Copy out the entire passage on whether yoga is religious, character for character.

--- Given text Enclosed Below ---

Is yoga religious? This question has not only been asked recently by the broader public but also posed in the courts. Many argue that...

Is yoga religious? This question has not only been asked recently by the broader public but also posed in the courts. Many argue that of course it is. The story of yoga in the popular imagination is often narrated as an ancient wisdom tradition that informs contemporary postural movements which are intricately connected and indivisible. Others contend that  contemporary yoga is simply a set of health practices that have nothing to do with religion. In Selling Yoga: From Counterculture to Pop Culture (Oxford University Press, 2014), Andrea Jain, Assistant Professor of Religious Studies at Indiana University – Purdue University Indianapolis, helps us navigate the recent history of yoga in the west and the debates surrounding its ‘religious’ nature. Overall, what we find is that while yoga has been mediate through an emerging global consumer market and branded for strategic purposes it can still be seen to serve the function of a body of religious practice for many practitioners. In our conversation we discussed Hindu, Buddhist, Jain variations of yogic practice, Ida Craddock’s Church of Yoga, legal definitions, Iyengar Yoga, Siddha Yoga, and Anusara Yoga, Theosophists and Transcendentalists, Swami Vivikenanda’s Vedanta Society, counterculture yogis, consumer culture and the mass market, Christian Yogaphobia, the Hindu American Foundation, and the politics of yoga.

--- End of Enclosed Given text ---
--- Source information Enclosed Below ---

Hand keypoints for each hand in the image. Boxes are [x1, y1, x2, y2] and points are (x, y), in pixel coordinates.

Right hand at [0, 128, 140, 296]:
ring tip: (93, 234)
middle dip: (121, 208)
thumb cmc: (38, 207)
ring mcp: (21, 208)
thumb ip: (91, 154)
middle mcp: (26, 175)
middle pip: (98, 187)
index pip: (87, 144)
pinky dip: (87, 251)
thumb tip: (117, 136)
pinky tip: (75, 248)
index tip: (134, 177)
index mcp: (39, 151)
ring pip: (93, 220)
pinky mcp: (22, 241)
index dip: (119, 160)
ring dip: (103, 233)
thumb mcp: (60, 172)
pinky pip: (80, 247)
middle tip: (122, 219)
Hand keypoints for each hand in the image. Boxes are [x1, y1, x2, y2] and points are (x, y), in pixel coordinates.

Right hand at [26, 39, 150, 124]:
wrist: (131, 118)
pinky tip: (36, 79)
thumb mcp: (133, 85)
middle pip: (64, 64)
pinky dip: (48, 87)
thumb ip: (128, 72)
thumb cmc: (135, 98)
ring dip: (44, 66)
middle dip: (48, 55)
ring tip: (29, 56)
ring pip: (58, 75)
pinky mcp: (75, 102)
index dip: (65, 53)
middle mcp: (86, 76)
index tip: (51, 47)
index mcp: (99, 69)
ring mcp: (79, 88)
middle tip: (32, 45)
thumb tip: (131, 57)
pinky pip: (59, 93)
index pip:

--- End of Enclosed Source information ---

## Response
Is yoga religious? This question has not only been asked recently by the broader public but also posed in the courts. Many argue that...

Is yoga religious? This question has not only been asked recently by the broader public but also posed in the courts. Many argue that of course it is. The story of yoga in the popular imagination is often narrated as an ancient wisdom tradition that informs contemporary postural movements which are intricately connected and indivisible. Others contend that  contemporary yoga is simply a set of health practices that have nothing to do with religion. In Selling Yoga: From Counterculture to Pop Culture (Oxford University Press, 2014), Andrea Jain, Assistant Professor of Religious Studies at Indiana University – Purdue University Indianapolis, helps us navigate the recent history of yoga in the west and the debates surrounding its ‘religious’ nature. Overall, what we find is that while yoga has been mediate through an emerging global consumer market and branded for strategic purposes it can still be seen to serve the function of a body of religious practice for many practitioners. In our conversation we discussed Hindu, Buddhist, Jain variations of yogic practice, Ida Craddock’s Church of Yoga, legal definitions, Iyengar Yoga, Siddha Yoga, and Anusara Yoga, Theosophists and Transcendentalists, Swami Vivikenanda’s Vedanta Society, counterculture yogis, consumer culture and the mass market, Christian Yogaphobia, the Hindu American Foundation, and the politics of yoga.